Do you talk to non-POC actors about the lack of diversity in film? What do you find? What are their reactions to a systemic issue that benefits them overall?
I think so many of them are unaware of it. Many have reached out because of this project and have given their support, but it’s such an easy problem to not be aware of if it doesn’t directly affect you.

For many, the most striking segments of ESW have been the indie movies. As film lovers, we tend to think of indies as edgy and ahead of the curve. Why do you think that even independent cinema is having a hard time diversifying?
This is a complex issue. Mainstream movies are deeply concerned with markets and making money. In the mainstream sector, they’re nervous about putting a POC in the lead because they are afraid they will lose money. But in the indie realm, they’re making films with the hopes of getting a distributor. They might be nervous about finding a distributor without a bankable lead. Although we’re making huge strides in disproving this myth, bankable is unfortunately equated with white. But I think there’s also something deeper at play here. Making films independently requires connections and access to networks with money. Many independent filmmakers are also film school grads, which can be prohibitively expensive for many, regardless of natural artistic talent. There are always exceptions. Lee Daniels and Ava DuVernay come to mind. But Daniels and DuVernay began in the industry as a casting director and a publicist respectively. Only after years of forming connections within the industry and fostering their artistic talent on the side were they able to get behind the camera to tell the stories they wanted to tell. Both have become mainstream directors but not without finding new ways inside the industry.

“I reject the notion that to cure Hollywood of its diversity problem, we need more directors and writers of color…”

According to some statistics, not even our own people want to see brown people in big-budget Hollywood films. South American audiences, for example, prefer Anglo movies with an Anglo cast. This is to me a real travesty. Why do you think that is? How do we begin to turn the tide within our own communities here in the U.S. and abroad?
We have all been brainwashed to believe that white is beautiful and that white beauty is the paradigm to which we should all aspire. Film, and all visual media, is guilty of perpetuating these Eurocentric notions. Within communities of color, we even have ascribed value to those who appear more white; good hair, light skin, straight nose, light eyes. The bodies we use to tell stories on screen are largely aspirational; we want to see our stories enacted by the people we want to be. It is definitely a travesty that South American audiences prefer Anglo movie stars, but I’m sadly not surprised. To change this, we need to take a look at the big picture and see why that is. It takes a lot of work to unlearn beauty norms, but it is work we must continue to do.

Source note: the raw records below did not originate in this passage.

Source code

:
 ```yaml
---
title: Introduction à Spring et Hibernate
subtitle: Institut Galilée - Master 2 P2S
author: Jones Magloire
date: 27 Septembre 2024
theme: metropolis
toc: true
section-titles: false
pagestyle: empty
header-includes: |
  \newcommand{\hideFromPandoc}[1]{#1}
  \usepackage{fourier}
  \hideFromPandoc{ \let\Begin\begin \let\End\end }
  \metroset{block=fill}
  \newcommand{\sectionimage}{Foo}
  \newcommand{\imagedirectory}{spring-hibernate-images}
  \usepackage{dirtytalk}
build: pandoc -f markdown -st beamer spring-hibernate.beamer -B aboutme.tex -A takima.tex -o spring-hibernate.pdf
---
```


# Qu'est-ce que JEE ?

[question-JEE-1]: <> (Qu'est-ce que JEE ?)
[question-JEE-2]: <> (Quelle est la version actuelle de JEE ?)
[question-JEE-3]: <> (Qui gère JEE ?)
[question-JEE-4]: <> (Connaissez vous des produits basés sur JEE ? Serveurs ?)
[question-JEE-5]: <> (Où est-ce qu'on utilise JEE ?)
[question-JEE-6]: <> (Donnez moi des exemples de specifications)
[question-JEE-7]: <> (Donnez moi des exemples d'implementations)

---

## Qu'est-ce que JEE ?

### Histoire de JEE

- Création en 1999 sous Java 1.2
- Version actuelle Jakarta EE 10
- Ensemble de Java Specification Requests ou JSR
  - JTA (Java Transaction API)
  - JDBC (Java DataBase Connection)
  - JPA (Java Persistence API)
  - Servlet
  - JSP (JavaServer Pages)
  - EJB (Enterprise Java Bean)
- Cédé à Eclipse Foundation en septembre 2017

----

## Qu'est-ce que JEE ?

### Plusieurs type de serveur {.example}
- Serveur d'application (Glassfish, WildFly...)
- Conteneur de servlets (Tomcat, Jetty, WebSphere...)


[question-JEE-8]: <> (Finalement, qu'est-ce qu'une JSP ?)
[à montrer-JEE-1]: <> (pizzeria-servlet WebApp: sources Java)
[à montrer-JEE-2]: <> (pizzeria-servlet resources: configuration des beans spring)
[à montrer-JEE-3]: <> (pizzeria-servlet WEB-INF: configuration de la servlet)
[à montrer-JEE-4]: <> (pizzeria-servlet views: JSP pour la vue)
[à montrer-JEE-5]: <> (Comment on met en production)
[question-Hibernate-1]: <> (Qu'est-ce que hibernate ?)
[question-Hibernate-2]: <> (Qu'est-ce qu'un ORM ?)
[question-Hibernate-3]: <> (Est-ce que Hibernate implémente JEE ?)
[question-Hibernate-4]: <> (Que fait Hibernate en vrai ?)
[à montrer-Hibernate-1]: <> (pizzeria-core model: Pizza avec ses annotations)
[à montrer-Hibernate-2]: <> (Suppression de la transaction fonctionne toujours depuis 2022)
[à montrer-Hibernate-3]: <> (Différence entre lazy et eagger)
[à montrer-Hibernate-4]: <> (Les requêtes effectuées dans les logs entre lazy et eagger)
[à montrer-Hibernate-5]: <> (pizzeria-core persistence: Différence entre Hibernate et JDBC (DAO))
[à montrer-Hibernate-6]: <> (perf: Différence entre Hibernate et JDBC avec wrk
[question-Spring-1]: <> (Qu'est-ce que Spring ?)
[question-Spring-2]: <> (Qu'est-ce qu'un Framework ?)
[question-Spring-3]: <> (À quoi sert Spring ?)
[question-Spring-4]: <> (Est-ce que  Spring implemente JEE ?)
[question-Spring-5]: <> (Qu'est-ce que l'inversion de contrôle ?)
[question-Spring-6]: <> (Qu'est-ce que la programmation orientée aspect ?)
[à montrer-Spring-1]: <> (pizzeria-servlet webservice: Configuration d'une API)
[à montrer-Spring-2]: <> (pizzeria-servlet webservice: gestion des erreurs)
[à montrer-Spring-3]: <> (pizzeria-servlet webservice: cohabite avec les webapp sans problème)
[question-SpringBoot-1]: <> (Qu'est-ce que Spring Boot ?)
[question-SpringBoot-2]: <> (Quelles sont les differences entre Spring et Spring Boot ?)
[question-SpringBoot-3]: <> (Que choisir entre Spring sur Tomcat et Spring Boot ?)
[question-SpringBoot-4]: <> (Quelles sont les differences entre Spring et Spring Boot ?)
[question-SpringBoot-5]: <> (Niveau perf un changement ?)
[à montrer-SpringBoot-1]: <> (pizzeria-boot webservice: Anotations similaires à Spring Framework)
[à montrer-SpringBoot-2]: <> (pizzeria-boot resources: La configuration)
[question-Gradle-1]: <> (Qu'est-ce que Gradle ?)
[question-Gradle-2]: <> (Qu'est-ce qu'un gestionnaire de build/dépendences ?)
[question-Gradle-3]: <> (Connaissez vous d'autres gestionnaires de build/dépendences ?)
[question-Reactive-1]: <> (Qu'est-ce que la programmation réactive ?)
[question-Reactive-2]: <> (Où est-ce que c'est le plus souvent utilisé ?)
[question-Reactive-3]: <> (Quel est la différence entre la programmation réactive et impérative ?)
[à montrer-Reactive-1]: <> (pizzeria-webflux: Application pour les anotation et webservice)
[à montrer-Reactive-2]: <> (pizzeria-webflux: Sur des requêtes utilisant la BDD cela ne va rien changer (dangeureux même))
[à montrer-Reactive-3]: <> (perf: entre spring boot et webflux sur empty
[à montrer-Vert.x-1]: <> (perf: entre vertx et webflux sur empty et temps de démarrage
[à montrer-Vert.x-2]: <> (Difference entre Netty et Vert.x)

Given what you now know, what would be your advice to a young Latinx actor who is starting out in the biz? What are some tools you’ve acquired that would make it easier for them to help navigate this uneven playing field?
Especially today in the age of the Internet, the power is with the creators. If you develop the tools to tell stories then you are in control of what you put out there. I reject the notion that to cure Hollywood of its diversity problem, we “need more directors and writers of color” because we do have writers and directors of color. But the more forward-thinking creators we have who are telling stories they want to tell, the more likely it is that their stories will be projected in front of bigger audiences.

What has ESW done for you personally? Has it helped your career? Has it been therapeutic? What’s the next step?
It’s been a true honor to get to speak on this issue, especially since it’s one that I’ve been keenly aware of. I am humbled to speak on behalf of a huge population of artists who have been erased or silenced. I now work with an agent who very much gets me and actively works against notions of limitations. But the success of Every Single Word is bittersweet. I am not the first to speak on this issue and I won’t be the last; I am humbled to carry the torch but it’s a torch I wish I didn’t even need to carry.